(TEXT PASSAGE Opens)

Module 2: headache clinics for people with mild brain trauma

What do headache patients want from their doctor? According to research, the answer is not just medical treatment, as one would expect, at least not in the long term. What patients really want from their doctors is an understanding of their pain.

Nevertheless, a physical examination by a medical specialist is vital at the outset, first, to check that no underlying medical issues that require immediate attention (such as haemorrhages or tumours) are present and, second, to identify the specific subtype of posttraumatic headache, upon which a subsequent formulation and therapeutic approach may be based. After such medical reassurance and clear diagnosis, patients will be much more likely to engage with therapists in an exploration of non-medical and alternative factors that constitute their headaches.

Psychologically informed early intervention for people with mild brain trauma is highly recommended and this includes prevention of persistent posttraumatic headaches. This is because people with psychosocial predispositions and complications are most at risk of developing posttraumatic headaches and secondary problems that potentially maintain and reinforce their conditions.

Specialist clinics for people with mild brain trauma symptoms, predominantly headaches, apply a manualised and tailored approach to guide both the specialist and the patient through the clinical encounter. Such headache clinics aim to facilitate the shift from the medical and symptom-focused understanding to the comprehensive biopsychosocial philosophy. This sets the pace for the engagement with headache management and initiation of proactive lifestyle changes.

The key aims of such one-off sessions include:

  • • Engagement, reassurance and normalisation
  • • Psycho-medical education and reformulation
  • • Motivation for ongoing self- and health management.

Patients are usually referred to the specialist brain trauma or pain clinic by their family doctor. Commonly, following an accident, people check in at hospital emergency services, where they see medical specialists and undergo tests and scans to rule out a more serious brain or neurological injury. Such medical investigations are vital, but patients are often puzzled about the conclusion that there is apparently nothing wrong with them. Some people are told that because their scans were clear or that, because they did not lose consciousness, their brains are fine. Whilst patients are certainly relieved about such news, such medical reassurance does not always eradicate their headaches. Head trauma clinics based on the psychosocial and early intervention approach offer the opportunity to explore their questions and uncertainties.

In a review of patients who found themselves waiting for a specialist headache clinic session, many reported not having dared to leave the house in the early stages following a trauma event due to the severity of the headaches they were experiencing. They impatiently awaited their appointment as they did not know how to help themselves, whilst the pressures to either return to work or to carry on with their roles in their family continued to mount.

Patients with complex mild brain trauma problems, including headaches, most benefit from the reformulation of their experience in the light of their critical life events, underlying anxiety and stresses. The clinic’s success may be found in patients’ decisions to take their lives into their own hands by participating in headache therapy or generic cognitive behavioural therapy.

(TEXT PASSAGE Closes)
(RECORDED DATA Opens)

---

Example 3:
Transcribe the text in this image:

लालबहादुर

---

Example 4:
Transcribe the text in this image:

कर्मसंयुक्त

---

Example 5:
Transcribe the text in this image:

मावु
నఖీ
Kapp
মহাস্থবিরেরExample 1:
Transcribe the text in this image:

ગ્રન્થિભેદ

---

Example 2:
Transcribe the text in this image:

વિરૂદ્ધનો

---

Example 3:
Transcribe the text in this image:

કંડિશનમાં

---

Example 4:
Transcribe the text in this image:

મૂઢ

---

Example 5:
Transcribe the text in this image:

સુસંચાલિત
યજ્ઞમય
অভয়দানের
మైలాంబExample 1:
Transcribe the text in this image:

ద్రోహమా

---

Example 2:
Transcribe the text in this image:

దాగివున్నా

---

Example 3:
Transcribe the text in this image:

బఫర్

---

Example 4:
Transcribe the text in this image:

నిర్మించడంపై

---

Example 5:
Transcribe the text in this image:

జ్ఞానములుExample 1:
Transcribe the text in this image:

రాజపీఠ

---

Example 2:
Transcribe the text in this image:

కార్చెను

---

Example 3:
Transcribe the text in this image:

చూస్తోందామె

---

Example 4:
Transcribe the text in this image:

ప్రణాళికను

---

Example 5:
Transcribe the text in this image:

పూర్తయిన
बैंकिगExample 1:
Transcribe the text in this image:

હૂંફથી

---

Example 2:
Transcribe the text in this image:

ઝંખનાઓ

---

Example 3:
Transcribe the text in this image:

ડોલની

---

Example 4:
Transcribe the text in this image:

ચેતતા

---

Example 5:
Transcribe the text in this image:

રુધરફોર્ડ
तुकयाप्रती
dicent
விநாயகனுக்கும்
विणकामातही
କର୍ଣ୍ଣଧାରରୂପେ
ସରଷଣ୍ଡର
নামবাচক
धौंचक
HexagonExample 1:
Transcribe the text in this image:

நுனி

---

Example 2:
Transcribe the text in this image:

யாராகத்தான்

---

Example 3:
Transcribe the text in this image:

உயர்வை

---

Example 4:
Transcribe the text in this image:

(RECORDED DATA Closes)

Write out the passage on headache clinics word for word, between "What do headache" and "of their pain.", inclusive.

What do headache patients want from their doctor? According to research, the answer is not just medical treatment, as one would expect, at least not in the long term. What patients really want from their doctors is an understanding of their pain.